My work is driven towards the understanding of biological systems. However, my contributions have always been linked to development of new experimental tools while keeping in mind the initial goal of achieving new biological knowledge. My main research topic is linked to bacterial chemotaxis but optimal flight strategies have piqued my interest lately.
The role of adaptation in bacterial speed races
It is widely believed that the chemotactic pathway is adapted in order to maintain both sensitivity and dynamic range in the signalling pathway. However, DeGennes [1] showed that a bacterium with a purely positive impulse response (non-adapted response) would climb up a linear gradi- ent faster than one with an adapted impulse response. More recently, Celani and Vergassola [2] pointed out the fact that evolutionary constraints might have shaped the chemotactic response to the type of environments seen for the different chemoattractant. In order to assay the role of adaptation in bacterial chemotaxis pathway, I developed a microfluidic setup in which the same bacterial population would climb up a gradient of aspartate (adapted chemotaxis) and a gradient of serine (non-adapted chemotaxis) separately. By monitoring the bacterial density along the gradients, we showed that the bacteria climb the gradient faster in serine (non-adapted response). Moreover, if chemotaxis to aspartate was rendered non-adapted, similar drift could be measured for aspartate and for serine. This work [3] points out that functional and evolutionary aspects of bacterial chemotaxis have yet to be linked.
Bacterial chemotaxis in fluctuating environments
If climbing a simple gradient faster gave a selective advantage (see [3]), why would perfect adaptation be tightly maintained in single cells for chemotaxis to aspartate [4]? Our previous work suggests the selective pressure applied on the signalling pathway by the environment are essentially unknown and that the ecological/physiological conditions are not met in usual laboratory conditions. A first step in this study is to create complex environments where both temporal and spatial fluctuations can be engineered.

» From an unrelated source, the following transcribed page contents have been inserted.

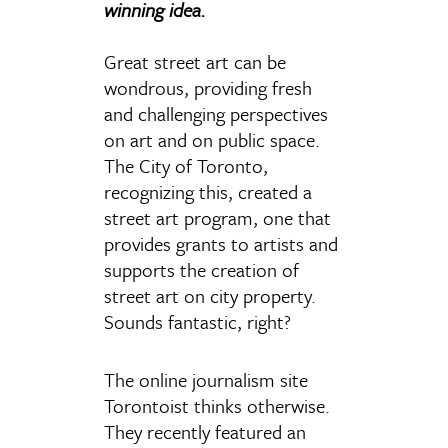
winning idea.
Great street art can be
wondrous, providing fresh
and challenging perspectives
on art and on public space.
The City of Toronto,
recognizing this, created a
street art program, one that
provides grants to artists and
supports the creation of
street art on city property.
Sounds fantastic, right?
The online journalism site
Torontoist thinks otherwise.
They recently featured an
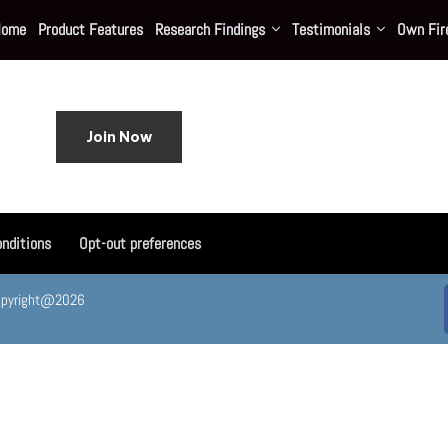
Home
Product Features
Research Findings
Testimonials
Own Fire
Join Now
nditions
Opt-out preferences
. Copyright@2026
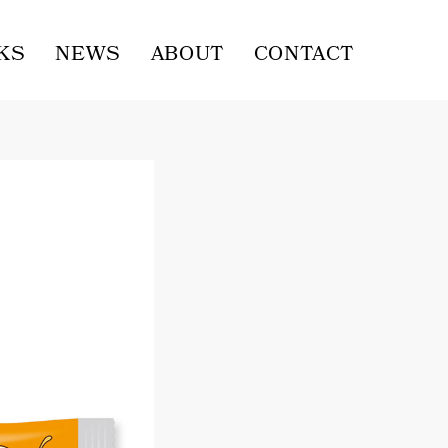
KS
NEWS
ABOUT
CONTACT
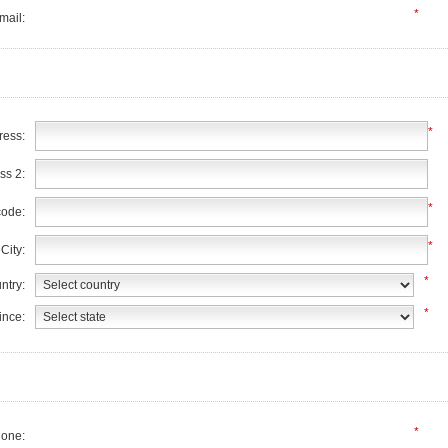
*
mail:
*
ress:
ss 2:
*
code:
*
City:
*
ntry:
*
ince:
*
one:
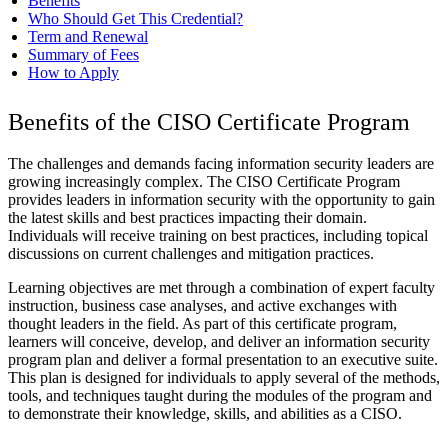
Benefits
Who Should Get This Credential?
Term and Renewal
Summary of Fees
How to Apply
Benefits of the CISO Certificate Program
The challenges and demands facing information security leaders are
growing increasingly complex. The CISO Certificate Program
provides leaders in information security with the opportunity to gain
the latest skills and best practices impacting their domain.
Individuals will receive training on best practices, including topical
discussions on current challenges and mitigation practices.
Learning objectives are met through a combination of expert faculty
instruction, business case analyses, and active exchanges with
thought leaders in the field. As part of this certificate program,
learners will conceive, develop, and deliver an information security
program plan and deliver a formal presentation to an executive suite.
This plan is designed for individuals to apply several of the methods,
tools, and techniques taught during the modules of the program and
to demonstrate their knowledge, skills, and abilities as a CISO.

I have been closely collaborating with the Groisman lab to do so and clear technical solutions have been found. I intend to quantitatively address wether environmental fluctuations shaped the adapted response to aspartate as it is currently known.
Regulation of adaptation in different environments. Links between chemotaxis and physiology
Moreover, it has been found that levels of chemical receptors, Tar and Tsr, might vary with environmental conditions[5] which would suggest that the level of adaptation might also vary. Pushing for understanding the role of adaptation clearly needs a thorough study of the effects of different environment. In collaboration with the Hwa lab, I am currently engineering strains in which level of adaptation can be tuned or monitored. By mapping the environmental conditions in which adaptation is achieved for each particular chemical, we believe that one can extract clear information on the links between chemotaxis and metabolism ultimately reaching an understanding of what function chemotaxis is set to perform.
Soaring in fluctuating environments
Migrating birds and gliders use warm air thermal columns to cover large distances while minimizing the energy cost of propelling themselves using flapping or engines. Strategies that effectively utilize these convective currents are complicated by strong turbulent fluctuations that accompany them. A bird soaring within such noisy environments has to explore to identify and then exploit the large-scale fluctuations by sensing local quantities. We use modern machine learning techniques to find effective soaring strategies for gliders flying within complex, turbulent flows. Results advance understanding of how birds do it and is also applicable in the development of autonomous flying vehicles.
[1] P.-G. de Gennes, “Chemotaxis: the role of internal delays.,” Eur Biophys J, vol. 33, pp. 691–693, Dec 2004. [2] A. Celani and M. Vergassola, “Bacterial strategies for chemotaxis response.,” Proc Natl Acad Sci U S A, Jan 2010. [3] Wong-Ng J, Melbinger A, Celani A and Vergassola M; The Role of Adaptation in Bacterial Speed Races. PLOS Comp Biol 2016, 12(6): e1004974. [4] J.-B. Masson*, G. Voisinne*, J. Wong-Ng*, A. Celani, and M. Vergassola, “Noninvasive inference of the molecular chemotactic response using bacterial trajectories.,” Proc Natl Acad Sci U S A, vol. 109, pp. 1802–1807, Jan 2012 (* equal contributors). [5] H. Salman and A. Libchaber, “A concentration-dependent switch in the bacterial response to temperature.,” Nat Cell Biol, vol. 9, pp. 1098–1100, Sep 2007.